_Directions_
In the Pandas thread below, reproduce the stretch from "Why do I need lambda to successfully" through "offer any insight?", and swap every "data frame" for "DataFrame".
Reading text: Begin
Charles Morris Charles Morris - 16 days ago 5
Python Question

Why do I need lambda to apply functions to a Pandas Dataframe?

I have a Pandas data frame and am attempting to pass a function over the entries in one column using the apply() function.

My function is of the form:

def foo(Y):
#accepts a pandas data frame
#carries out some search on the text in each row of the dataframe
#groups successful searches
#return a new column as a pandas series


My dataframe is of the form:

Info WN RN
0 XX YY ZZ
1 AA BB CC
2 JJ KK LL


I attempt to execute:

df['SR'] = (df['Info'].apply(foo(x)))


My error is as follows:

File "<ipython-input-11-ae54015436d8>", line 1, in <module>
df['SR'] = (df['Info'].apply(foo(x))
NameError: name 'x' is not defined


But if I use:

df['SR'] = (df['Info'].apply(lambda x:foo(x)))


It works fine.

I understand how Lambda works (at least I thought I did). I don't understand why I need it.

Why do I need lambda to successfully pass the function over the data frame? Shouldn't the apply() function do that by definition?

Or is it that I am effectively doing it the other way around i.e. passing my data frame into the function, and returning some output, rather than iteratively applying the function to the data frame (if that makes sense)?

Can anyone offer any insight?

My sincere thanks!

Answer

The lambda is unnecessary, you can just do

df['SR'] = df['Info'].apply(foo)

here it will still work
Reading text: End
Data supplied: Begin
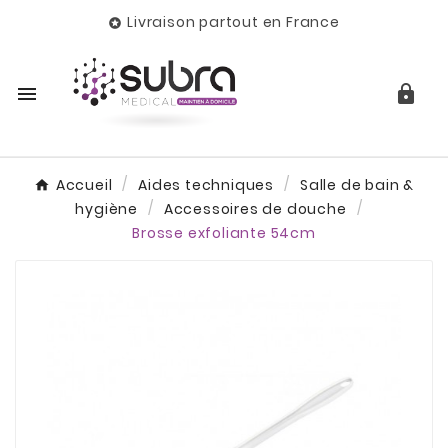
Livraison partout en France



Accueil
Aides techniques
Salle de bain &
hygiène
Accessoires de douche
Brosse exfoliante 54cm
Data supplied: End
_Response to this task_
Why do I need lambda to successfully pass the function over the DataFrame? Shouldn't the apply() function do that by definition?

Or is it that I am effectively doing it the other way around i.e. passing my DataFrame into the function, and returning some output, rather than iteratively applying the function to the DataFrame (if that makes sense)?

Can anyone offer any insight?